CURRENT PERSPECTIVES ON QSAR AND ANALYTICAL METHODS IN MEDICINAL CHEMISTRY

Quantitative structure-activity relationship (QSAR) modelling and its integration with pharmaceutical analytical methods
represent a synergistic scientific framework that quantitatively links molecular structure to biological activity, physicochemical
properties, and ADMET endpoints, enabling predictive compound optimisation across the medicinal chemistry pipeline [1, 2].

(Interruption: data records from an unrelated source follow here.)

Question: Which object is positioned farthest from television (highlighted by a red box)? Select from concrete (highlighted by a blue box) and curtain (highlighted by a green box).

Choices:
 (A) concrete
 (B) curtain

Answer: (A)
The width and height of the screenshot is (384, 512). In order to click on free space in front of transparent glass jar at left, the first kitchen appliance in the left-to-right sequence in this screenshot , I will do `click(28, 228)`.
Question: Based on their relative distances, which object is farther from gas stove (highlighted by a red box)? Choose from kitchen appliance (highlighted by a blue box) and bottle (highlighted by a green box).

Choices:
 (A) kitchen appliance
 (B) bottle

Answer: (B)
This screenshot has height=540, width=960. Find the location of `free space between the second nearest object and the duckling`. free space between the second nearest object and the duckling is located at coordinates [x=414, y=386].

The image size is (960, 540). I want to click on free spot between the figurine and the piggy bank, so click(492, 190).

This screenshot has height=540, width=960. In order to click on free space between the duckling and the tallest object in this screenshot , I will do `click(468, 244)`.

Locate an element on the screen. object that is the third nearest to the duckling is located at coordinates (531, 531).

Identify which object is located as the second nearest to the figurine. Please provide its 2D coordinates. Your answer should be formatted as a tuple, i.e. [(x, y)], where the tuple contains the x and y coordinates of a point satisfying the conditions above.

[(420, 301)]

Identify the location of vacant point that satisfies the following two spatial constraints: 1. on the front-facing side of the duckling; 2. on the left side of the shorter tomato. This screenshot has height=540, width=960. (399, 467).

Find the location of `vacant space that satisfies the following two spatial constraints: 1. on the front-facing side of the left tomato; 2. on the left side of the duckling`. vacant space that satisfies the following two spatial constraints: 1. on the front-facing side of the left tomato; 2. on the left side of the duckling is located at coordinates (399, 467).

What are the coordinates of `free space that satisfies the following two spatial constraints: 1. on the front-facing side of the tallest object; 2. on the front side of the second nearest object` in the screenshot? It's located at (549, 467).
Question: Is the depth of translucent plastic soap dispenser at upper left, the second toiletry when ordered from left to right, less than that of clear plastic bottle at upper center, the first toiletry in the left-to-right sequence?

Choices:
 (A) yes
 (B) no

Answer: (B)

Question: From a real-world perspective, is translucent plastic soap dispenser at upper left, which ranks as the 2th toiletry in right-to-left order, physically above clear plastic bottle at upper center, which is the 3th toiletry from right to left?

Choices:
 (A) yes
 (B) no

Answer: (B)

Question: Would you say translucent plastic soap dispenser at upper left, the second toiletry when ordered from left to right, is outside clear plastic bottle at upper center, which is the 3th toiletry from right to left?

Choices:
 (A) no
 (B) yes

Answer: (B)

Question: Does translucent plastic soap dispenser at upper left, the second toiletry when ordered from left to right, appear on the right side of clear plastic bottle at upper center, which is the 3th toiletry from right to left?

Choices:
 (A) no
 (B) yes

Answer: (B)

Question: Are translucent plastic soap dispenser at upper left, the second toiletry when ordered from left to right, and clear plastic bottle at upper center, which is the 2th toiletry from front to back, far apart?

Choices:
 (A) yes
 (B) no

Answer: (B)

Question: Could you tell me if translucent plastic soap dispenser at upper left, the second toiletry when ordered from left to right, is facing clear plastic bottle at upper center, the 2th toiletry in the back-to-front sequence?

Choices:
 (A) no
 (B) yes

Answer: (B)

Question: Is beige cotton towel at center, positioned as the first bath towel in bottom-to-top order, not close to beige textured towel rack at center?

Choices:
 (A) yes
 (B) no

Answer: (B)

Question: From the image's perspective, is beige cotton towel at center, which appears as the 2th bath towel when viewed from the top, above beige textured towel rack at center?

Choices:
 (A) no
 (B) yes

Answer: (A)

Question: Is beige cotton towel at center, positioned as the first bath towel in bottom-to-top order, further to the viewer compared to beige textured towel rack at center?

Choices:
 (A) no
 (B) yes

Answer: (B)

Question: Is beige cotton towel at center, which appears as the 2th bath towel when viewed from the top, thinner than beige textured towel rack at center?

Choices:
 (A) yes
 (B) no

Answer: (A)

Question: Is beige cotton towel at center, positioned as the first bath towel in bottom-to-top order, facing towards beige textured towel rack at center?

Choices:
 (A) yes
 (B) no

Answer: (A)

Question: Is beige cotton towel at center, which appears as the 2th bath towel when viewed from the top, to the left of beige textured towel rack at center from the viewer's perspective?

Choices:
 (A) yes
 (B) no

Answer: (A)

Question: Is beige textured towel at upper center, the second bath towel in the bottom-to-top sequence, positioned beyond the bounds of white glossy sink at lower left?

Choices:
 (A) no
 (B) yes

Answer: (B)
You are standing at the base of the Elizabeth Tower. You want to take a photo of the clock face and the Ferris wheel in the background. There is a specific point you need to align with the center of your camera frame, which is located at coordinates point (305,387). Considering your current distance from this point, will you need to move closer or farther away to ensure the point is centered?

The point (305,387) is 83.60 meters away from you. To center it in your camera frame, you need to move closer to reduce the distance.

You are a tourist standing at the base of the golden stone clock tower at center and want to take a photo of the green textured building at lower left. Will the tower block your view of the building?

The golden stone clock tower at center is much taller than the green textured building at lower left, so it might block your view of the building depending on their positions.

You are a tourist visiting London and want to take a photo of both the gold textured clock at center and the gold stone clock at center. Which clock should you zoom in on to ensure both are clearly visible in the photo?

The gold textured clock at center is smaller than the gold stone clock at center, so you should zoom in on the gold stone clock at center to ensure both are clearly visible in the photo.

QSAR was established by Hansch and Fujita (1964) through linear free energy relationship analysis of congeneric compound
series, and has evolved through Free-Wilson additivity analysis, 3D QSAR (CoMFA; CoMSIA), 2D fingerprint-based ML
QSAR, graph neural network (GNN) QSAR, and AI transformer QSAR trained on ChEMBL's 20+ million bioactivity data
points [3, 4]. Contemporary QSAR encompasses: 2D QSAR using molecular fingerprints (ECFP4/6) and physicochemical
descriptors with machine learning (random forests; gradient boosting; GNN); 3D QSAR using comparative molecular field
analysis (CoMFA) and similarity indices (CoMSIA) in pharmacophore-aligned 3D space; AI/ML QSAR using graph neural
networks and transformer architectures achieving state-of-the-art ADMET prediction; and regulatory QSAR under ICH M7 for
genotoxic impurity mutagenicity assessment as an alternative to experimental Ames test [5, 6]. QSAR-analytical integration is
bidirectional: experimental analytical data (logD; pKa; microsomal CLint; Caco-2 Papp; hERG IC50) trains QSAR models;
QSAR predictions guide analytical method prioritisation and synthesis decisions; and regulatory QSAR acceptance validates
computational methods as pharmaceutical analytical tools [7, 8]. QSRR (Quantitative Structure-Retention Relationships) applies
QSAR methodology to predict HPLC chromatographic retention, enabling in-silico analytical method development and impurity
elution order prediction [9, 10]. This review consolidates current QSAR methodologies, analytical data integration, regulatory
applications, and the emerging AI-QSAR frontier.